DATASET ::
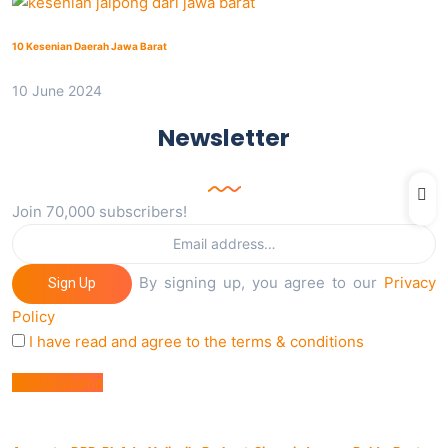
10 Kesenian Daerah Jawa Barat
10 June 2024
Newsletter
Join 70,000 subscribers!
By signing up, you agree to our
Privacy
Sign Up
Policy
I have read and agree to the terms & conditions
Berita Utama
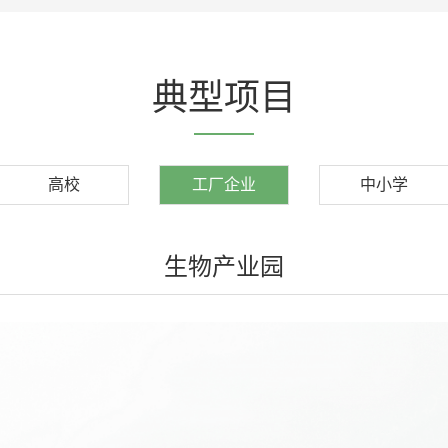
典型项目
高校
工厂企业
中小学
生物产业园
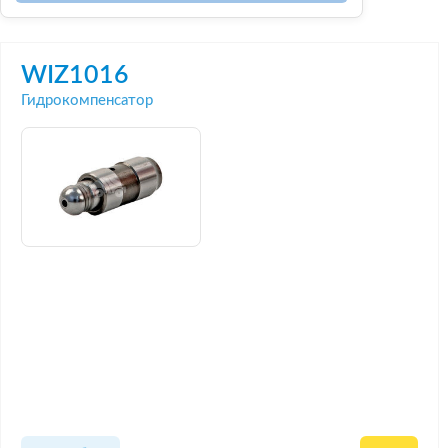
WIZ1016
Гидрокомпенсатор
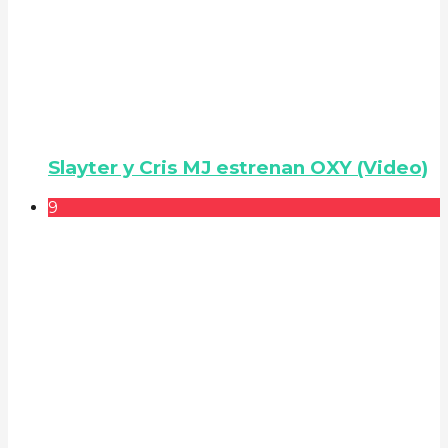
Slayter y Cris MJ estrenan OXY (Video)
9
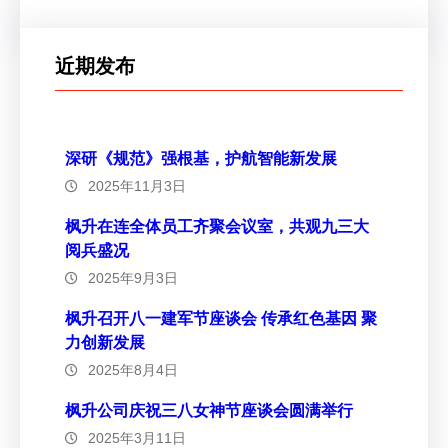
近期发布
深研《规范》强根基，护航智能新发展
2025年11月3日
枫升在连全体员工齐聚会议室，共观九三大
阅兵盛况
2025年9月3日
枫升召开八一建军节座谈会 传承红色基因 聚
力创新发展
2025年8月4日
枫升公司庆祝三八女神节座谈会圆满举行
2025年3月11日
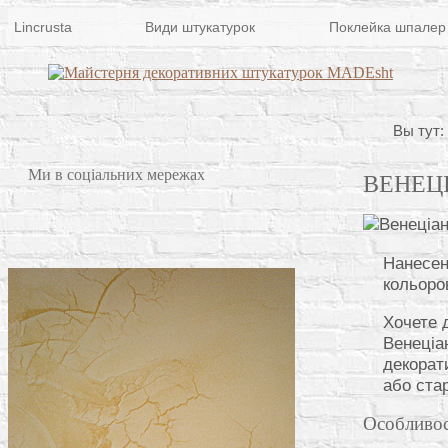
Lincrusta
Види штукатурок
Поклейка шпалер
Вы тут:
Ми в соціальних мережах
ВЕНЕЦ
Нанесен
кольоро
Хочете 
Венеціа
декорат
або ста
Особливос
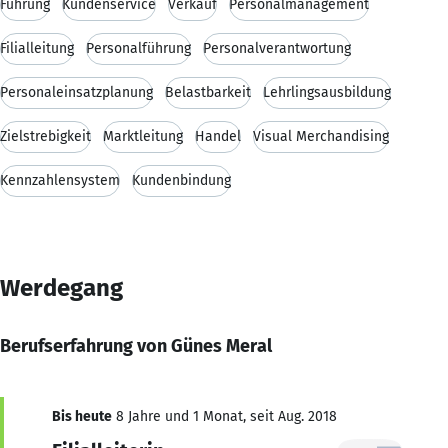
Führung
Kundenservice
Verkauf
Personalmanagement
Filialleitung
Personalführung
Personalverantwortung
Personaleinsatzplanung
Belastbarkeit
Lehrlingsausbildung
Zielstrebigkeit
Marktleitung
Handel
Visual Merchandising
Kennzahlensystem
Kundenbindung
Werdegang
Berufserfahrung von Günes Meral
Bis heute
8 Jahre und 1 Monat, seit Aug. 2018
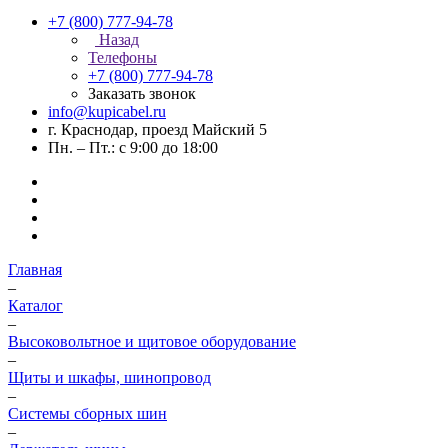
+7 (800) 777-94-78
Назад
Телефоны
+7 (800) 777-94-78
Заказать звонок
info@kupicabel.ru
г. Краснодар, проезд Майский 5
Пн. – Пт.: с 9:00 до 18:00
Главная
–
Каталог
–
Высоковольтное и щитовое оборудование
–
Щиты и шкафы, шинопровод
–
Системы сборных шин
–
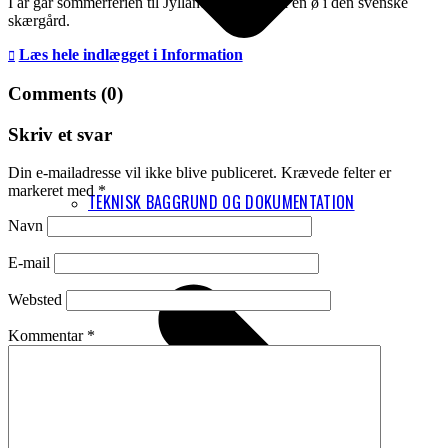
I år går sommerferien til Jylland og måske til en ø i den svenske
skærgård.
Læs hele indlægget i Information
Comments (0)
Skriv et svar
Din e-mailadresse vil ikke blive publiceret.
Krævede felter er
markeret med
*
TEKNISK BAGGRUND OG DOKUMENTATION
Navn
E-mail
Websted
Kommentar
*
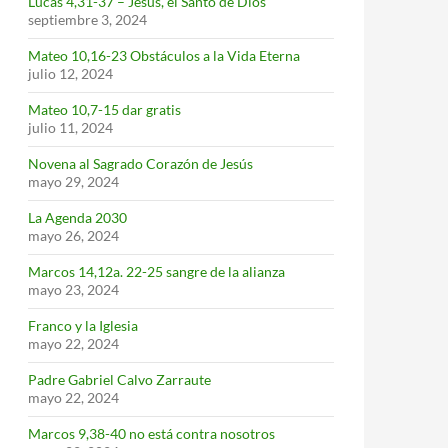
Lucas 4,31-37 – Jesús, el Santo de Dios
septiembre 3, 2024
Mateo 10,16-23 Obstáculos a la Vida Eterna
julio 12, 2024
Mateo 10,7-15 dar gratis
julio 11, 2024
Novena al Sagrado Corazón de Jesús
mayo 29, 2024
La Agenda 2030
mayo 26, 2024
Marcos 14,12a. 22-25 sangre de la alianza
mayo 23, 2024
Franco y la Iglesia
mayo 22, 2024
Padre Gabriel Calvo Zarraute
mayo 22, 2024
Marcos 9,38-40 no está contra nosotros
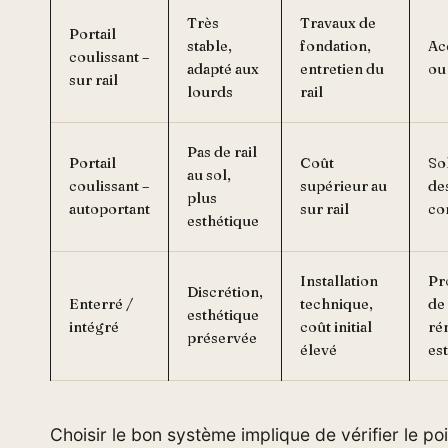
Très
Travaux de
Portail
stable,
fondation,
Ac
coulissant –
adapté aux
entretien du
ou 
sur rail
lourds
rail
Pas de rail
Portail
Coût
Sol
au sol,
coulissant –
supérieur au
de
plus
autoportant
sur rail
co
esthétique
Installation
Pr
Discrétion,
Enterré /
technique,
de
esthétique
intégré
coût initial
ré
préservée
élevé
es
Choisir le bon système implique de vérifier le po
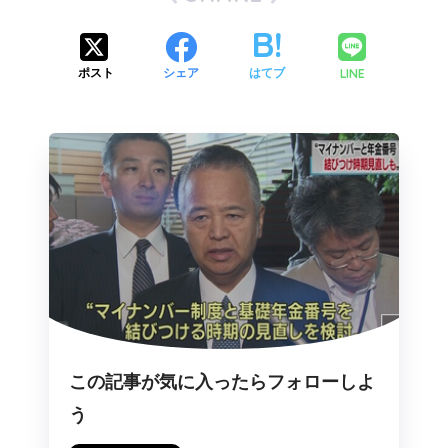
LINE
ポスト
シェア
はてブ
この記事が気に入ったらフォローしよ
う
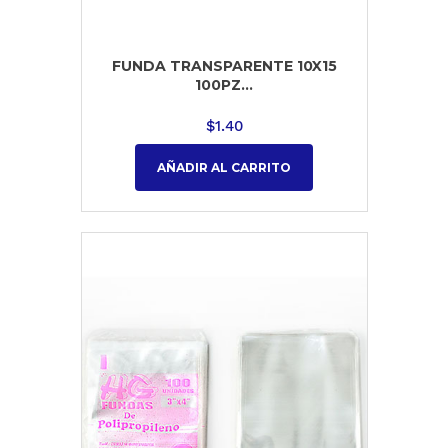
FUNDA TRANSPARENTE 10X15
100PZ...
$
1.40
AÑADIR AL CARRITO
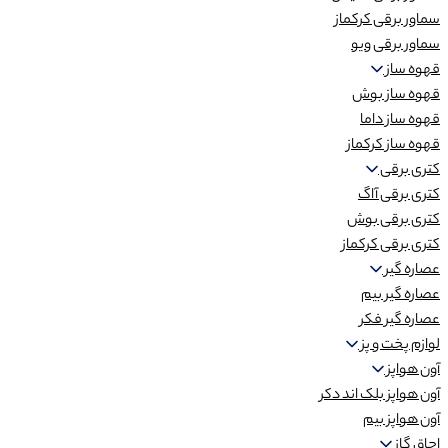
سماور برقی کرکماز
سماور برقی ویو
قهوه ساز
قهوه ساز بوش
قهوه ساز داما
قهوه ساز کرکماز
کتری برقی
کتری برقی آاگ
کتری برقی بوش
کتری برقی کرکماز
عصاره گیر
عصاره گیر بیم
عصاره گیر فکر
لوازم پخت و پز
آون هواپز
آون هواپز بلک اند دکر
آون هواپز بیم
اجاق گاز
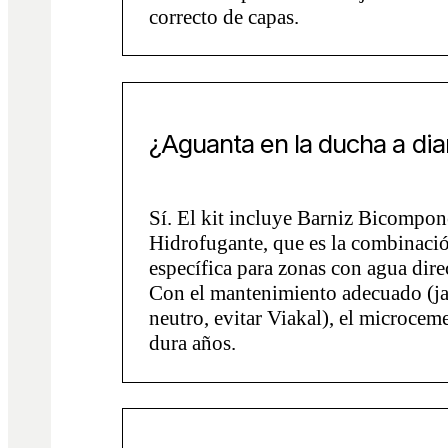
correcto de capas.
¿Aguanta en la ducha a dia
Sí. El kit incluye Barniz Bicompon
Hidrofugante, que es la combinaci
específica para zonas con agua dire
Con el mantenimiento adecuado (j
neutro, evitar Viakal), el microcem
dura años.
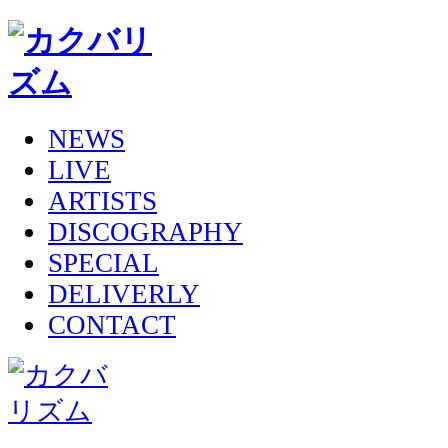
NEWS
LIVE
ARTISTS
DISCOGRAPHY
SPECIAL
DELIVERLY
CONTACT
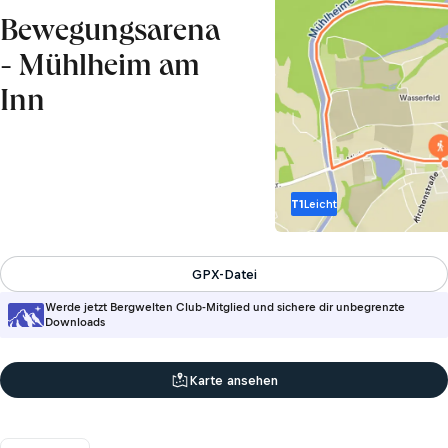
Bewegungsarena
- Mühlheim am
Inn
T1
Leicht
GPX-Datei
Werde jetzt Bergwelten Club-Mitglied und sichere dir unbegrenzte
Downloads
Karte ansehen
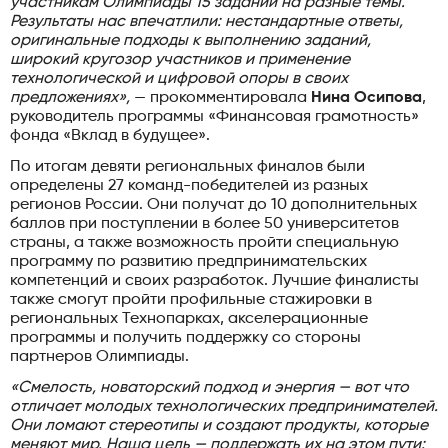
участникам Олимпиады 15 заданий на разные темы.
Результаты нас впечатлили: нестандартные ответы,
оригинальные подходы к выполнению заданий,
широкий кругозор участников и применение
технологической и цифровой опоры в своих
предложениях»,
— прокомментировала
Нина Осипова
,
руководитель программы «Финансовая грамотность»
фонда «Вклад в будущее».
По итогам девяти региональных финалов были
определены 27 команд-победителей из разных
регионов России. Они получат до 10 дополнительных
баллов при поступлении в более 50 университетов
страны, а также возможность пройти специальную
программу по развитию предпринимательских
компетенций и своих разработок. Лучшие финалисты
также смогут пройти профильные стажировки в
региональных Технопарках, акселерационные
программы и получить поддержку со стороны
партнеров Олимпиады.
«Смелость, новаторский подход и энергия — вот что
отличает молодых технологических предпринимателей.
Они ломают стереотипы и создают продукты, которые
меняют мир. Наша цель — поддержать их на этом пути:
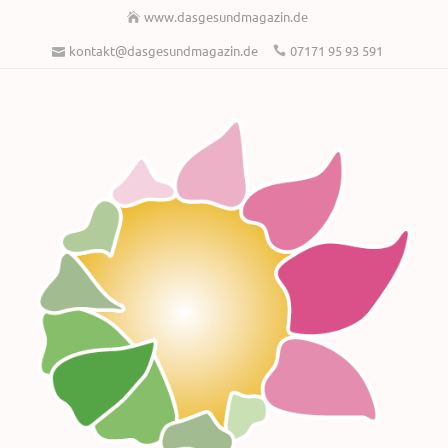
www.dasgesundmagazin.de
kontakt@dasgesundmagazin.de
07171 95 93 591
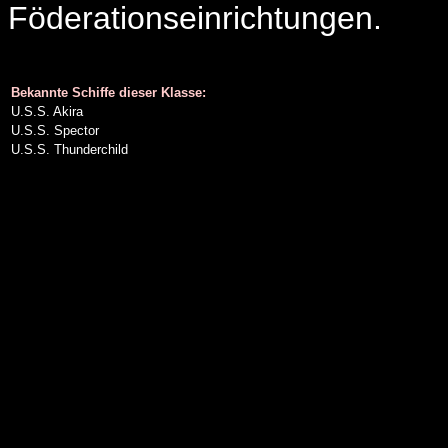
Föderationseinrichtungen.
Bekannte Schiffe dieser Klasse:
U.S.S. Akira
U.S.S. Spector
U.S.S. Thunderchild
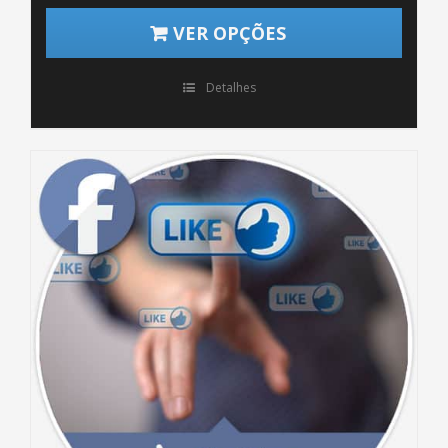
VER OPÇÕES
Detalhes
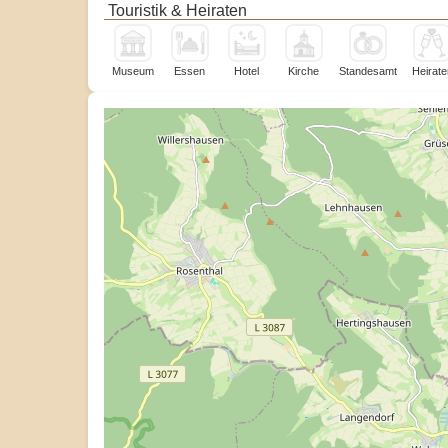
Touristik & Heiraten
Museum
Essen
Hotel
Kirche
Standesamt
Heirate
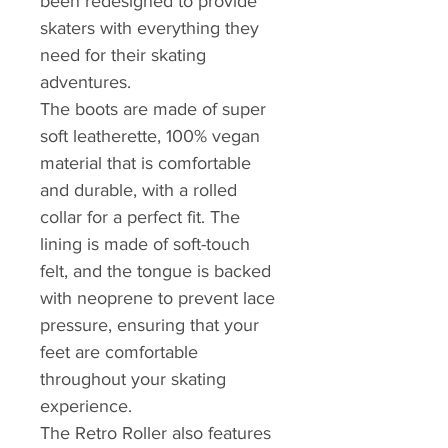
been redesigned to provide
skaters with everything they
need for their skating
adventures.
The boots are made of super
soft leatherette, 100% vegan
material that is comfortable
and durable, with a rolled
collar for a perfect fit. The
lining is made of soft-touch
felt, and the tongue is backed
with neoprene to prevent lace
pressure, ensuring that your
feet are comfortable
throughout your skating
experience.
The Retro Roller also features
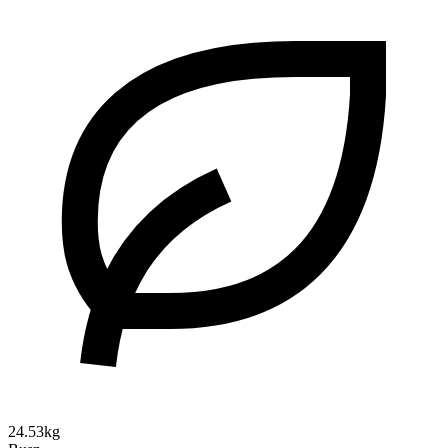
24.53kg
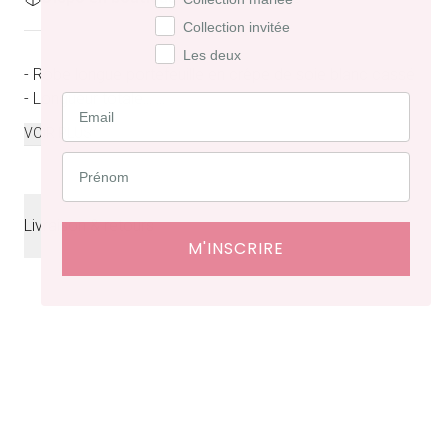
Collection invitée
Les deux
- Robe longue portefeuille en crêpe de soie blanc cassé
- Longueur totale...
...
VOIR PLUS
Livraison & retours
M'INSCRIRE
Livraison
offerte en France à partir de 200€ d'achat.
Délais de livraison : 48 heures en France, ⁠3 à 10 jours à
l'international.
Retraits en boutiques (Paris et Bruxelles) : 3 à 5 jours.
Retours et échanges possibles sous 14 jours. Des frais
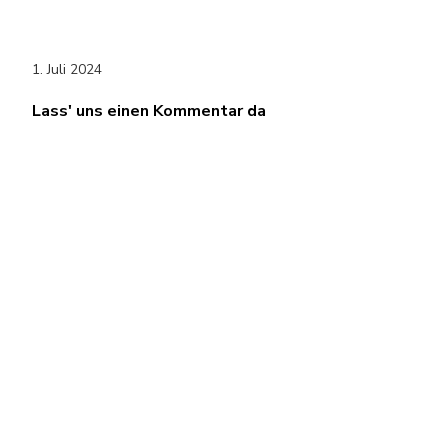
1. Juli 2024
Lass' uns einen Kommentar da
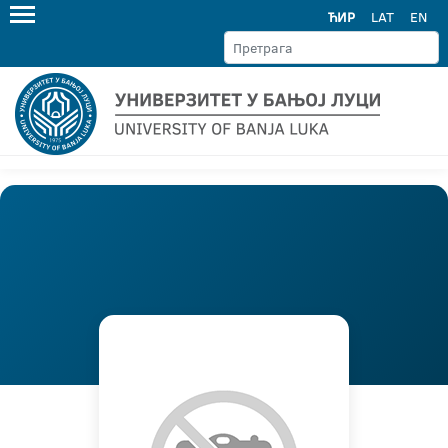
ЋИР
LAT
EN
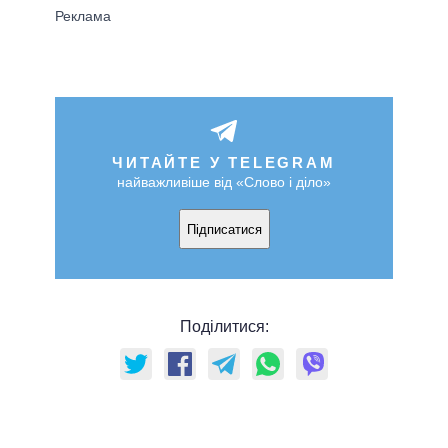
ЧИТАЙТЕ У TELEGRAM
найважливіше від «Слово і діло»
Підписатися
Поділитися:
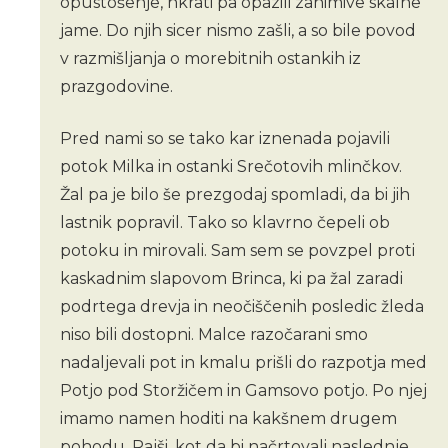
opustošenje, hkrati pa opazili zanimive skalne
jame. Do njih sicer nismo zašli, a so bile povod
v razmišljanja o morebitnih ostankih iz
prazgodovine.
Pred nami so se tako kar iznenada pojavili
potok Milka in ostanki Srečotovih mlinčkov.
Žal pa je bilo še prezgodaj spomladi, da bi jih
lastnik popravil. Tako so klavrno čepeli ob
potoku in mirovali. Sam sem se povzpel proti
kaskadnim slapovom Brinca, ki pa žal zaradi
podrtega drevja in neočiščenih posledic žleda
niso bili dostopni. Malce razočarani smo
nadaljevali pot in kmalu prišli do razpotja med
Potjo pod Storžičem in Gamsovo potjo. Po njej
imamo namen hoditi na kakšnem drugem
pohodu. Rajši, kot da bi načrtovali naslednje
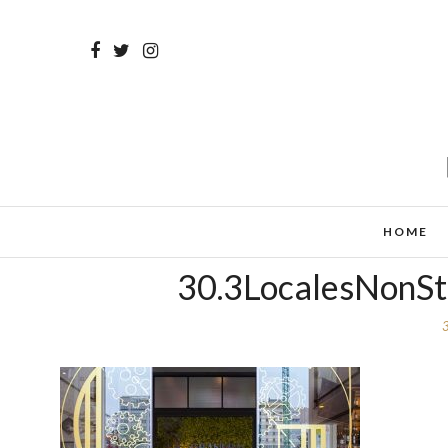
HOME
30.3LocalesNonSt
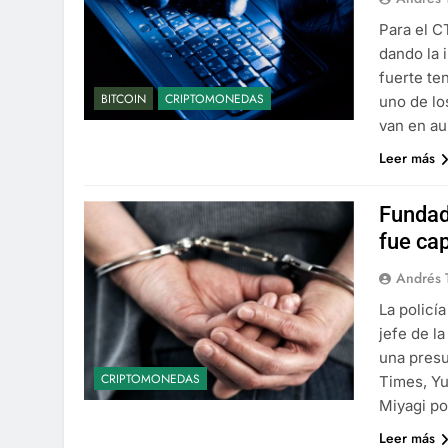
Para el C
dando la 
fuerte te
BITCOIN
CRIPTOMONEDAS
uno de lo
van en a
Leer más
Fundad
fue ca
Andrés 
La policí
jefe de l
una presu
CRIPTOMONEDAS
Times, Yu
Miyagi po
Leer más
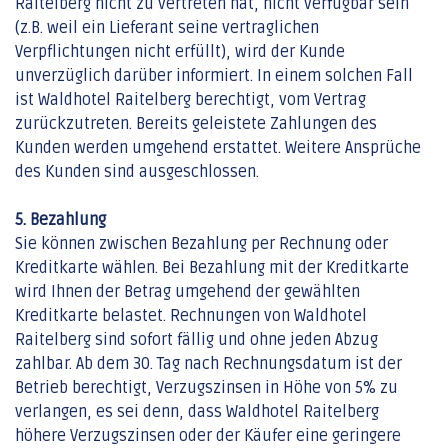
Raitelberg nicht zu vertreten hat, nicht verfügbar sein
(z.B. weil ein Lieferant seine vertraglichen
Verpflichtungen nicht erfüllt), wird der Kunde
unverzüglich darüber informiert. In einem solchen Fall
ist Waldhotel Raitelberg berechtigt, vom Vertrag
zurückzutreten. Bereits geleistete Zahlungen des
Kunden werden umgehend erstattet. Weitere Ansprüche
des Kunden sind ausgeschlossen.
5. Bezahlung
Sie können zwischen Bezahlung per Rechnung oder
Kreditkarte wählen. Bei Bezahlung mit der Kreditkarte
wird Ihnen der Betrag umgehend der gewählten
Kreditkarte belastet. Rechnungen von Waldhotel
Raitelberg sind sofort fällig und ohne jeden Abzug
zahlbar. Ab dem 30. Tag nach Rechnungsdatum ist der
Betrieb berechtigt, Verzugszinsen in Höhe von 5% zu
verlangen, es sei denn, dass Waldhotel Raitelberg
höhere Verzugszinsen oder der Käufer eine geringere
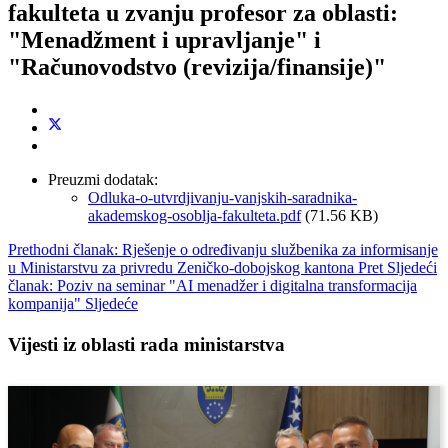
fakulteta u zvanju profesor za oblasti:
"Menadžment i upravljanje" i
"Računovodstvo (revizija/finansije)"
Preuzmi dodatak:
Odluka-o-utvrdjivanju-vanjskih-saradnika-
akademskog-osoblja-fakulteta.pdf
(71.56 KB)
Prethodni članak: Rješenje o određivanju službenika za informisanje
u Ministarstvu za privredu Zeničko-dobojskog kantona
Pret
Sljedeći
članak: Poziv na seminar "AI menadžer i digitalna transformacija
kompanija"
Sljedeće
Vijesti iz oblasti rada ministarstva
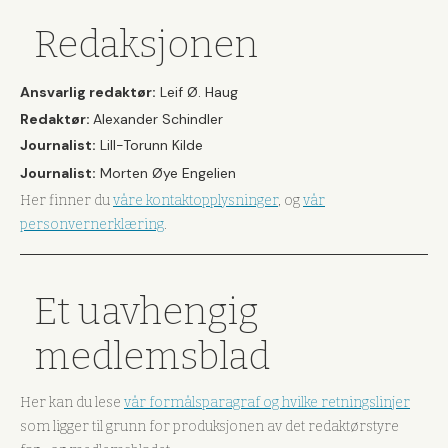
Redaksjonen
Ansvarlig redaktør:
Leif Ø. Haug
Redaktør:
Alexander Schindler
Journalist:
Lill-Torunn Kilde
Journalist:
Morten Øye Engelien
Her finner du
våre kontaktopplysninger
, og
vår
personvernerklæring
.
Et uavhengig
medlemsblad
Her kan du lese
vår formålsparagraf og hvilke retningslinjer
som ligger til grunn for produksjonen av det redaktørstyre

EXERCISE :: Which lines in the records above contain the string "nicht"? Copy each one.

OUTPUT FOR THIS TASK ::
Raitelberg nicht zu vertreten hat, nicht verfügbar sein
Verpflichtungen nicht erfüllt), wird der Kunde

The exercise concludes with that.